Traditional banks offering low APY is unacceptable in an 8.3% inflation rate environment. US economy is facing a historical high inflation rate along with European countries. The global economy started to slow down with the pandemic. We heaved a sigh of relief with the news saying that vaccines are available and the pandemic is ending. But, the conflict in Ukraine became the cherry on the top. Commodity prices are going up. Maximizing yield on your assets is a vital question in such an environment.
Cryptocurrency investors were able to make great returns in such a turbulent environment. Bitcoin at the top and other cryptos helped individuals protect their savings against high inflation and are still helping. Besides hodling cryptocurrencies for a long term, hodlers can enjoy generous rewards and yields on cryptocurrencies.
You decided to own some Bitcoin or different cryptocurrencies, and you want to hodl it. There are various ways to earn interest on your idle crypto assets. You can use a centralized or decentralized exchange platform to keep your crypto assets in a savings account. First of all, read our article to learn more about their differences.
Of course, centralization is the biggest difference between them. Thanks to smart contract compatible blockchains, we can create decentralized apps. Ethereum is the leading smart contract blockchain and hosts hundreds of thousands of apps. The most popular Decentralized Exchanges (DEXes) are 1inch, dYdX, AnySwap, Balancer, Dodo, Curve, and PancakeSwap, and they are built on the Ethereum blockchain.
When you open a webpage on your computer or an app on your smartphone, it is hosted by a server from a specific location. Servers provide the needed computing power for the hosted application or webpage. But decentralized apps are hosted by distributed servers from different locations in the world. So when you are using an app built on a blockchain, you never know which computer is hosting the app at that moment.
DEXes allow users to trade crypto assets non-custodial and don't require ID verification or KYC. DEXes use Automated Market Maker (AMM) system to meet supply and demand in the digital marketplace. AMM system allows DEXes to charge users less fee for trades.
Centralized exchanges (CEXes) are legal entities registered with local regulations and operated as for-profit companies. The company is responsible for the security of the assets and the performance of the exchange services. CEXes are legal entities and require users to pass an id check or KYC. Binance, Coinbase, Kraken, and KuCoin.
While CEXes usually offer standard saving products with fixed rates, DEXes have various investment products such as liquidity pools and yield farmings.Besides simply staking your coins, you can provide liquidity to the pools and generate income.
Since the CEXes are legal entities, they must comply with local regulations where they provide services. Many countries require different licences and permits for CEXes to operate because they are accepted as a financial institutions.
DEXes are independent of a physical location, making them very hard to regulate. Most of the popular DEXes are governed by a community called Decentralized autonomous organization (DAO). The DEXes' utility token holders are the governing participants. Users vote on important decisions in the platform's governance.

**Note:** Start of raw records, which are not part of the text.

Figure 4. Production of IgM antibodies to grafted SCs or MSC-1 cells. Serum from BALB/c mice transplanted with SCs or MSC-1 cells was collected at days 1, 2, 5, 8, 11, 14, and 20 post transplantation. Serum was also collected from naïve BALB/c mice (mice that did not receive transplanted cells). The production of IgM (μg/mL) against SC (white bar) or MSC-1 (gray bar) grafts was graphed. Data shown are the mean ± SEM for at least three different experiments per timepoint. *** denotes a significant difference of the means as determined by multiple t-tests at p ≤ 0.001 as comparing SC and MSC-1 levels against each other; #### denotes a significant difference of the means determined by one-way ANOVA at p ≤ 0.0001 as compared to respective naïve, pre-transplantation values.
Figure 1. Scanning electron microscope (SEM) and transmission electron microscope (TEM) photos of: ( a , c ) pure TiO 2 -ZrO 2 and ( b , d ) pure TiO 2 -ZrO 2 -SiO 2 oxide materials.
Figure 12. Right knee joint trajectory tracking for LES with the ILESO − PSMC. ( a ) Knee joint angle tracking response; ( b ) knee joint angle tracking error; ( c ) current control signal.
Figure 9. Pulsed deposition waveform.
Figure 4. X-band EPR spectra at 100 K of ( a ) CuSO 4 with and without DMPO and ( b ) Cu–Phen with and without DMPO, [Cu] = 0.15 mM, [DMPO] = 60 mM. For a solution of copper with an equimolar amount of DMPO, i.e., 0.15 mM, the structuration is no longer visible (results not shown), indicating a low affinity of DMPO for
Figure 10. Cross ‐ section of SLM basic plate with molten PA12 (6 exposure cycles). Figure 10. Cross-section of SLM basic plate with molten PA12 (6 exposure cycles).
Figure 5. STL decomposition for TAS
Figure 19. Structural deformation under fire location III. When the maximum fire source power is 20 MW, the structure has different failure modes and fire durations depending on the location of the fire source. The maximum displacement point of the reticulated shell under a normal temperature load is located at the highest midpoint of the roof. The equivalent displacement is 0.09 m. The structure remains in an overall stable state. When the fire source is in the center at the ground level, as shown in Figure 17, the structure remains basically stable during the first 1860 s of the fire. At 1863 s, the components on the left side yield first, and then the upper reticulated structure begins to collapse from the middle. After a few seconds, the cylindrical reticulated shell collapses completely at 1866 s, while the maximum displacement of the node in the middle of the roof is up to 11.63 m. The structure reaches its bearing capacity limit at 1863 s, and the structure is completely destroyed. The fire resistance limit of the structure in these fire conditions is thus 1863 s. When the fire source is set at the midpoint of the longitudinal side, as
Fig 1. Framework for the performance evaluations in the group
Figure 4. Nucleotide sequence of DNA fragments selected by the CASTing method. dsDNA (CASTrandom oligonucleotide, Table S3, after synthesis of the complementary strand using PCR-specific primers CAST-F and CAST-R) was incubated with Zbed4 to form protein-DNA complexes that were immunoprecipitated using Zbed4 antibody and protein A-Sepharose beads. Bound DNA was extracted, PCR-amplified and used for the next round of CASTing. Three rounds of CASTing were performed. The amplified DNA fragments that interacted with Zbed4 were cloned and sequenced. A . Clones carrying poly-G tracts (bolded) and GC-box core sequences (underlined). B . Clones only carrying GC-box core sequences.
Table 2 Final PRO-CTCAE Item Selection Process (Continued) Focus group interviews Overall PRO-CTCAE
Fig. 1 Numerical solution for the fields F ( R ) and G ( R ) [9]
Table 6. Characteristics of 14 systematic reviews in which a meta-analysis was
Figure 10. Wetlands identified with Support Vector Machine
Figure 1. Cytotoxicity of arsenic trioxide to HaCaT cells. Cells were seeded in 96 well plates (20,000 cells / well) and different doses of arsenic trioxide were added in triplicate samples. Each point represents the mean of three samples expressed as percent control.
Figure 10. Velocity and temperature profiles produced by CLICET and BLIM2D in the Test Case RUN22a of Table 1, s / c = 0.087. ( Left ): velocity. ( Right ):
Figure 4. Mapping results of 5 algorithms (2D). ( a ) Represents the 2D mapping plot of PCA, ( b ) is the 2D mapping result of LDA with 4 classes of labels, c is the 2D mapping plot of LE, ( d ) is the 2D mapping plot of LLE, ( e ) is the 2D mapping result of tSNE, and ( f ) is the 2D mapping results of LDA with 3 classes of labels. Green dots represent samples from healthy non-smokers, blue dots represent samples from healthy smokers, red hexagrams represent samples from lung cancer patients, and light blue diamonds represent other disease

CEXes are far faster and more efficient than DEXes, of course. First of all, transactions on CEXes are off-chain, and not all transactions made on a CEX are recorded on a blockchain. Secondly, CEXes don't use AMM, and they use their own assets. CEXes have a better user interface, and traders tend to use a CEX over a DEX. Transactions on a DEX are made on a blockchain, and just a single transaction may take minutes or longer, depending on the congestion.
DEXes are relatively new, and they are not regulated. There are not many DEXes that have been performing long enough to prove that it works securely. We still witness hacking issues on DEXes because of their short history. There are better-proven DEXes, operating for at least 4-5 years. Make sure you are using a DEX with a proven history.
CEXes are safe with their custodial. If there is a hacking issue, there will be a legal entity to answer and pay for your loss. You can sue and hold a claim against the company. Most CEXes have their customer's assets in cold storage.
A DEX doesn't require your private keys. You have complete control over your assets because you will keep your assets in your wallet while you have no control over your assets on a CEX.